PROBLEM → Rewrite the entries as a numbered list with blank lines omitted, starting at the first line of the entries and ending at the line that contains "v(-57.95, 1.04) *", with that line included.

Part of a data file:
— Begin —
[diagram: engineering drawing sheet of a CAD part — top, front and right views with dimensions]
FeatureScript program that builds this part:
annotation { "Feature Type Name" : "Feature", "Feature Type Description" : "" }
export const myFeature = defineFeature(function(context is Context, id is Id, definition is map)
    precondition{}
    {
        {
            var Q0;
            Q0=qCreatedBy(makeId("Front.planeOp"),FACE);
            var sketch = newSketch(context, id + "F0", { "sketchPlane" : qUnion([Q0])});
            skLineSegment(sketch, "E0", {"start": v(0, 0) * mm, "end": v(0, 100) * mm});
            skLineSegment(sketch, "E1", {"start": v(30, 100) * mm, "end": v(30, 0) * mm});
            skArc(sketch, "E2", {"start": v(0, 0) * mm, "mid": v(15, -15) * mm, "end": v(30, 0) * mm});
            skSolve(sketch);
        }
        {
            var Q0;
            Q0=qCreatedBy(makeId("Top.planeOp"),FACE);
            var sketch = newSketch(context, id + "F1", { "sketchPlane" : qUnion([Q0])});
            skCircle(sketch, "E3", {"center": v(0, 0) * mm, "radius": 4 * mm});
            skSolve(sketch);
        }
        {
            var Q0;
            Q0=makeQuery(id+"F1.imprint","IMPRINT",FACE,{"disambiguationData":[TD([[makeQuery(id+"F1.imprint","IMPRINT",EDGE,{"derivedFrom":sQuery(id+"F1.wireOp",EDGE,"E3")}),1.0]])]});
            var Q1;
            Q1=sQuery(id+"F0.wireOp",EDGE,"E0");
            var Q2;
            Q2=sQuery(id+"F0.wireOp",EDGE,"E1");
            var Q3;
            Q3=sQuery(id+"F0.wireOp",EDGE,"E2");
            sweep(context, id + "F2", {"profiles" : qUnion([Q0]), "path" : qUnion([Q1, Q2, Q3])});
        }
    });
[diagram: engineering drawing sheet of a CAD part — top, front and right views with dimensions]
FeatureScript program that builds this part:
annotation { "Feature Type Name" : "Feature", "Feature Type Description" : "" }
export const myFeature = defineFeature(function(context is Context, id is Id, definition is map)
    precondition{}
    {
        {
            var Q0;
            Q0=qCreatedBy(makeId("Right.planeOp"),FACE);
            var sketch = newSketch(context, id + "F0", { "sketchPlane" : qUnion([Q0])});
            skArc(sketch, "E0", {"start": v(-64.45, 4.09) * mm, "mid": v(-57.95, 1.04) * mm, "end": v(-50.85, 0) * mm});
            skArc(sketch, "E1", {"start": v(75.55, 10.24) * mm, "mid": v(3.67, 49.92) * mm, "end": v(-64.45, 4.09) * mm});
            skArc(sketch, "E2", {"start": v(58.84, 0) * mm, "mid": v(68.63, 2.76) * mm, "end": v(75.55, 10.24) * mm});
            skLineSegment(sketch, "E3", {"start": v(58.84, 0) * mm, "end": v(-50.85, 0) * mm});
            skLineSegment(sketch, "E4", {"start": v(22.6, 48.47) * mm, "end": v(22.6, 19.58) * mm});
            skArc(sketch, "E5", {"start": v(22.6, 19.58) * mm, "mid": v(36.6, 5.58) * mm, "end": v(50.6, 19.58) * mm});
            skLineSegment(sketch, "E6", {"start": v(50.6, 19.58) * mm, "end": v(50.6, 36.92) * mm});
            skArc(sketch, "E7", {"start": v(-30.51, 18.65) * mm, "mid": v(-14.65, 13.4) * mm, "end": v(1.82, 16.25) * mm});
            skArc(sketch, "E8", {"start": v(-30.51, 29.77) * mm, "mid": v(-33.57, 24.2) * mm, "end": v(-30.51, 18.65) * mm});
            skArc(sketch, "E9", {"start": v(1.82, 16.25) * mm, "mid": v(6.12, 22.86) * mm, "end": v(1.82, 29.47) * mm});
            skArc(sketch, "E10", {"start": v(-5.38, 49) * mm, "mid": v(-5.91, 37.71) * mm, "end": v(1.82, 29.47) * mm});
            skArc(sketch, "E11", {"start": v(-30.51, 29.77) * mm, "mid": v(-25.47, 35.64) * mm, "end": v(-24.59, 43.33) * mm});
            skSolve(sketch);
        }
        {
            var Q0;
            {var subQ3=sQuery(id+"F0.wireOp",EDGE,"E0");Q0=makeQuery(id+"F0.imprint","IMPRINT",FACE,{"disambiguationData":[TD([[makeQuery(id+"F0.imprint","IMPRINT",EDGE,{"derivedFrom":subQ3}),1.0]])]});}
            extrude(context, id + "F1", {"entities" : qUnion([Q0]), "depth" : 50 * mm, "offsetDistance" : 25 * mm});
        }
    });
— End —
FULL OUTPUT →
1. [diagram: engineering drawing sheet of a CAD part — top, front and right views with dimensions]
2. FeatureScript program that builds this part:
3. annotation { "Feature Type Name" : "Feature", "Feature Type Description" : "" }
4. export const myFeature = defineFeature(function(context is Context, id is Id, definition is map)
5.     precondition{}
6.     {
7.         {
8.             var Q0;
9.             Q0=qCreatedBy(makeId("Front.planeOp"),FACE);
10.             var sketch = newSketch(context, id + "F0", { "sketchPlane" : qUnion([Q0])});
11.             skLineSegment(sketch, "E0", {"start": v(0, 0) * mm, "end": v(0, 100) * mm});
12.             skLineSegment(sketch, "E1", {"start": v(30, 100) * mm, "end": v(30, 0) * mm});
13.             skArc(sketch, "E2", {"start": v(0, 0) * mm, "mid": v(15, -15) * mm, "end": v(30, 0) * mm});
14.             skSolve(sketch);
15.         }
16.         {
17.             var Q0;
18.             Q0=qCreatedBy(makeId("Top.planeOp"),FACE);
19.             var sketch = newSketch(context, id + "F1", { "sketchPlane" : qUnion([Q0])});
20.             skCircle(sketch, "E3", {"center": v(0, 0) * mm, "radius": 4 * mm});
21.             skSolve(sketch);
22.         }
23.         {
24.             var Q0;
25.             Q0=makeQuery(id+"F1.imprint","IMPRINT",FACE,{"disambiguationData":[TD([[makeQuery(id+"F1.imprint","IMPRINT",EDGE,{"derivedFrom":sQuery(id+"F1.wireOp",EDGE,"E3")}),1.0]])]});
26.             var Q1;
27.             Q1=sQuery(id+"F0.wireOp",EDGE,"E0");
28.             var Q2;
29.             Q2=sQuery(id+"F0.wireOp",EDGE,"E1");
30.             var Q3;
31.             Q3=sQuery(id+"F0.wireOp",EDGE,"E2");
32.             sweep(context, id + "F2", {"profiles" : qUnion([Q0]), "path" : qUnion([Q1, Q2, Q3])});
33.         }
34.     });
35. [diagram: engineering drawing sheet of a CAD part — top, front and right views with dimensions]
36. FeatureScript program that builds this part:
37. annotation { "Feature Type Name" : "Feature", "Feature Type Description" : "" }
38. export const myFeature = defineFeature(function(context is Context, id is Id, definition is map)
39.     precondition{}
40.     {
41.         {
42.             var Q0;
43.             Q0=qCreatedBy(makeId("Right.planeOp"),FACE);
44.             var sketch = newSketch(context, id + "F0", { "sketchPlane" : qUnion([Q0])});
45.             skArc(sketch, "E0", {"start": v(-64.45, 4.09) * mm, "mid": v(-57.95, 1.04) * mm, "end": v(-50.85, 0) * mm});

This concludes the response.